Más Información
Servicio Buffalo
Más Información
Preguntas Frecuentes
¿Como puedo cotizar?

-*-

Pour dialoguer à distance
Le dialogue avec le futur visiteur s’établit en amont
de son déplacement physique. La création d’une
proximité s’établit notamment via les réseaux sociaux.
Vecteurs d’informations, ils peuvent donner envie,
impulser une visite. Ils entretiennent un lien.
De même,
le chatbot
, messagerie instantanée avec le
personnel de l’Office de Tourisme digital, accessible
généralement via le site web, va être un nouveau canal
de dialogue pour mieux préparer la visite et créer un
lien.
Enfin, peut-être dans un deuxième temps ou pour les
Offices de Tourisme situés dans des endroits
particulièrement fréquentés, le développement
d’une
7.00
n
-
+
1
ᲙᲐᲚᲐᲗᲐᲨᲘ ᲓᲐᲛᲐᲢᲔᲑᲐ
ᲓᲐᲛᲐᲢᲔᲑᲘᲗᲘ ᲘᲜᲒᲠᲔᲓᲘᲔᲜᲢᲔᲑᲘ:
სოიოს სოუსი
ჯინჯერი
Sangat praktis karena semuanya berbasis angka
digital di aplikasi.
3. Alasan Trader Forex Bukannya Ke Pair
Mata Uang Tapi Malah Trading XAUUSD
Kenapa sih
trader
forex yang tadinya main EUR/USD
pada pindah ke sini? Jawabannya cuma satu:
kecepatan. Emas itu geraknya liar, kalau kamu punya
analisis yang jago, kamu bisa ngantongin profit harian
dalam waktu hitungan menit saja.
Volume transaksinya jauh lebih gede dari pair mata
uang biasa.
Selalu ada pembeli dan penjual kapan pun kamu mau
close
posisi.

-*-

**Goal of the exercise**
Go through the entries above and copy every line containing "Tourisme".

**Result for this task**
personnel de l’Office de Tourisme digital, accessible
Offices de Tourisme situés dans des endroits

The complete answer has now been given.